Bounding box coordinate data
....................

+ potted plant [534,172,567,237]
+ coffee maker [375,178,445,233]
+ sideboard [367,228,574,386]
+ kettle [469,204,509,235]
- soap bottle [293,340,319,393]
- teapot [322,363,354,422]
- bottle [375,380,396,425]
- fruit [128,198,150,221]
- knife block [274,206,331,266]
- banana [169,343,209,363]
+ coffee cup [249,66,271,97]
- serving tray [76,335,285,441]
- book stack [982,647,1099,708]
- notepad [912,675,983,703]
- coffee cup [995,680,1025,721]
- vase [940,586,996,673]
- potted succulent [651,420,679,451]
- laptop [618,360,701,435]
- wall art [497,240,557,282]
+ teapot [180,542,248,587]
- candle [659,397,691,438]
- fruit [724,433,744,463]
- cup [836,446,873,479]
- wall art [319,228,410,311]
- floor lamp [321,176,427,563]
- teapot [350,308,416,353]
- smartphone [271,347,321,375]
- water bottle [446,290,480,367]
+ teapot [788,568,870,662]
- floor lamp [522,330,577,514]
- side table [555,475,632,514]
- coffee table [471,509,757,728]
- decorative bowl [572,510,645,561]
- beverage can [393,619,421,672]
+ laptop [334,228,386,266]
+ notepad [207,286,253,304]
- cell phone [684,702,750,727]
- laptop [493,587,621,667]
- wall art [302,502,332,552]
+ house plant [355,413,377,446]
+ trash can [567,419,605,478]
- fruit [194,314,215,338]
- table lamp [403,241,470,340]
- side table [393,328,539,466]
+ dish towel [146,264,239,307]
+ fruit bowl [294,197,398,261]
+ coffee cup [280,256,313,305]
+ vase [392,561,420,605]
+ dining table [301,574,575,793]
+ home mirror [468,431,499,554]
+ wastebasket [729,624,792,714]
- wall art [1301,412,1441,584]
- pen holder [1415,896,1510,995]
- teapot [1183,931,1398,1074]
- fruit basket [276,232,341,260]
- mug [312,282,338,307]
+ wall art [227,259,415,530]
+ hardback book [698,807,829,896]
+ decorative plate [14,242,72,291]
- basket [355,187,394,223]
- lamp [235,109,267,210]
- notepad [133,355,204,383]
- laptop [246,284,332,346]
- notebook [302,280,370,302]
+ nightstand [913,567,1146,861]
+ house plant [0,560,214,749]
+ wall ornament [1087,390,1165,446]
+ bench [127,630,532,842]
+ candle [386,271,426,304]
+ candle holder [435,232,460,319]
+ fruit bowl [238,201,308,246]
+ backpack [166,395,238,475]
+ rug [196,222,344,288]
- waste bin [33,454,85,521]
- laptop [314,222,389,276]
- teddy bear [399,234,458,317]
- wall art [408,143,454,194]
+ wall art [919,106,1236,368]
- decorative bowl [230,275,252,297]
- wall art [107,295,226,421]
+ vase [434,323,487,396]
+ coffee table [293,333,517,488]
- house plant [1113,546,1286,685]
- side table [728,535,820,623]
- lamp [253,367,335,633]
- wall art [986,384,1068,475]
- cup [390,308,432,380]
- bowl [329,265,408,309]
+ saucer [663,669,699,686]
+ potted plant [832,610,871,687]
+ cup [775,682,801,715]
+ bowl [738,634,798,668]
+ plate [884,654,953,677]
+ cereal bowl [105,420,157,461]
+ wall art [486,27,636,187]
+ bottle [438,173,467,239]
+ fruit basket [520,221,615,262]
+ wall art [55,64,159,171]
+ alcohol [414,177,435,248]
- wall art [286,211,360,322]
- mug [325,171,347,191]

....................

> Work instructions:
The answer must consist of every line above that holds the string "floor", copied exactly.

> Answer to this exercise:
- floor lamp [321,176,427,563]
- floor lamp [522,330,577,514]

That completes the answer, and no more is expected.